Crude at $65 and Consumption Boom: Dinshaw Irani’s Big Market Calls

India is approaching a pivotal macroeconomic shift as falling crude oil prices, a stabilizing rupee, and a massive surge in discretionary consumption converge. Dinshaw Irani, CEO of Helios Mutual Fund, believes the worst of the country's macro headwinds are behind us, paving the way for a significant market recovery.

The Crude Oil Windfall: Targeting $65 per Barrel

One of the most impactful shifts in the global landscape is the transition from a supply deficit to a structural surplus. With the West Asian crisis easing and Iran permitted to resume oil exports, the global supply dynamics are shifting rapidly.

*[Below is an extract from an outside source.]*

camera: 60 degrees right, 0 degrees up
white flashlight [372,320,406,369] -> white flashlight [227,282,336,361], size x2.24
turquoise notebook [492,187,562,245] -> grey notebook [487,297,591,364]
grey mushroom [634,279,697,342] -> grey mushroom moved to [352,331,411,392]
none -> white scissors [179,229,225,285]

Irani predicts that the US adding 5 million barrels per day and Iran contributing another 3 million will create an 8 million barrel daily surplus, reversing the previous 14 million barrel deficit. "Our feel is that probably by the end of this year we will come back to around $65," Irani noted. For India, which imports approximately 5 million barrels daily, this price drop acts as a massive windfall, simultaneously easing the current account deficit and reducing pressure on the rupee.

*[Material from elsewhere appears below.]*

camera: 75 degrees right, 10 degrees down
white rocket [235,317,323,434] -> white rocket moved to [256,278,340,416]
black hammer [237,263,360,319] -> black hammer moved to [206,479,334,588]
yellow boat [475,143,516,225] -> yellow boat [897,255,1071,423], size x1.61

The Rupee’s Shield and Foreign Inflows

The Indian Rupee has found stability through proactive policy interventions by the RBI and the Government of India. Specific measures, including incentives for FCNR(B) deposits, the removal of withholding tax on G-Sec interest, and capital gains exemptions on government bonds, are acting as catalysts for foreign capital. Irani estimates these moves could draw in an additional $70–90 billion in foreign flows, providing the stability that international investors demand.

Shift from FMCG to Discretionary Consumption

Irani offers a blunt assessment of the consumer sector: skip FMCG and bet on discretionary spending. He argues that FMCG valuations are currently too stretched for a sector characterized by saturated categories and low-double-digit growth.

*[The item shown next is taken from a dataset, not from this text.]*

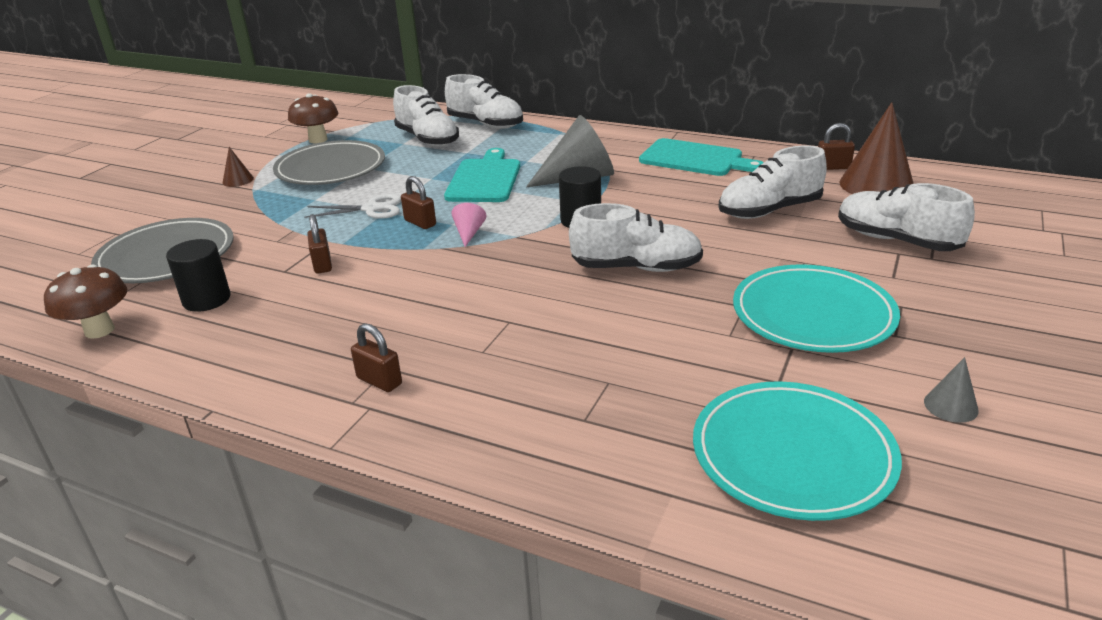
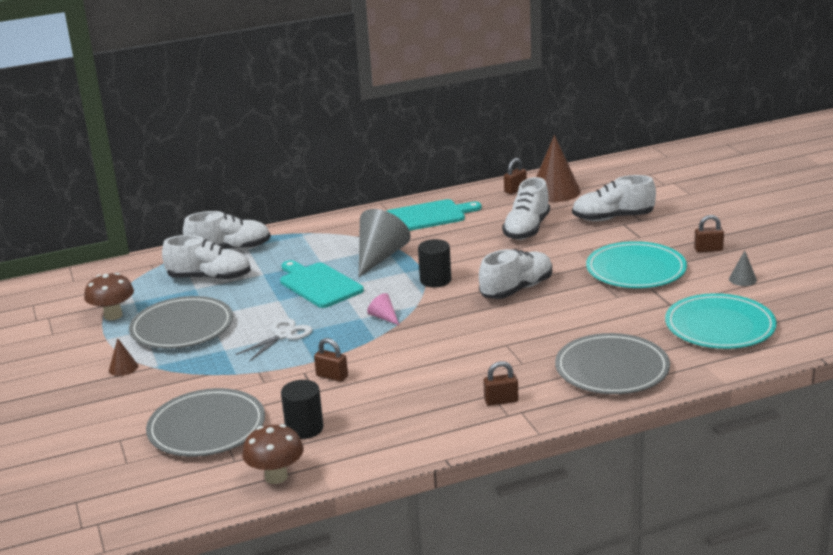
camera: 45 degrees left, 5 degrees down
brown padlock [401,176,436,229] -> brown padlock moved to [694,215,724,252]
none -> grey plate [555,333,670,394]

Instead, the real opportunity lies in the "velocity of money" driven by Gen Z and Gen Alpha. This cohort, representing over two-thirds of India's workforce, prioritizes spending and leverage over traditional savings. Irani identifies several high-conviction areas:

  • Retail & Hospitality: Urban formats like Phoenix Mills and luxury hotels, which face structural undersupply.
  • Healthcare: A massive gap exists in the market, with fewer than 70,000 quality hospital rooms nationwide.
  • Financial Services: Consumer-facing NBFCs, wealth management, and capital market intermediaries.
  • Food Tech: In the "winner-takes-all" delivery market, he places his conviction on Eternal (formerly Zomato) while remaining cautious about secondary players.

Caution in IT and Banking Sectors

While bullish on consumption, Irani remains wary of Indian IT valuations. He points out the discrepancy between Indian IT multiples and US peers like Cognizant, which trades at 6–8x PE, questioning why Indian firms command much higher mid-teen multiples. Similarly, in the banking sector, while FCNR(B) relief has helped, he is not adding aggressively to private sector bank holdings due to the formidable competition from PSU banks and potential risks from interest rate fluctuations.

Key Takeaways

  • Crude Oil Advantage: A projected shift to an 8 million barrel daily surplus could drive crude prices down to $65, providing significant fiscal relief to India.
  • Consumption Pivot: Investors should look past saturated FMCG stocks toward discretionary sectors like luxury retail, healthcare, and digital-first brands serving younger demographics.
  • Policy-Driven Stability: Strategic tax exemptions and deposit incentives are expected to attract $70–90 billion in foreign inflows, strengthening the Rupee.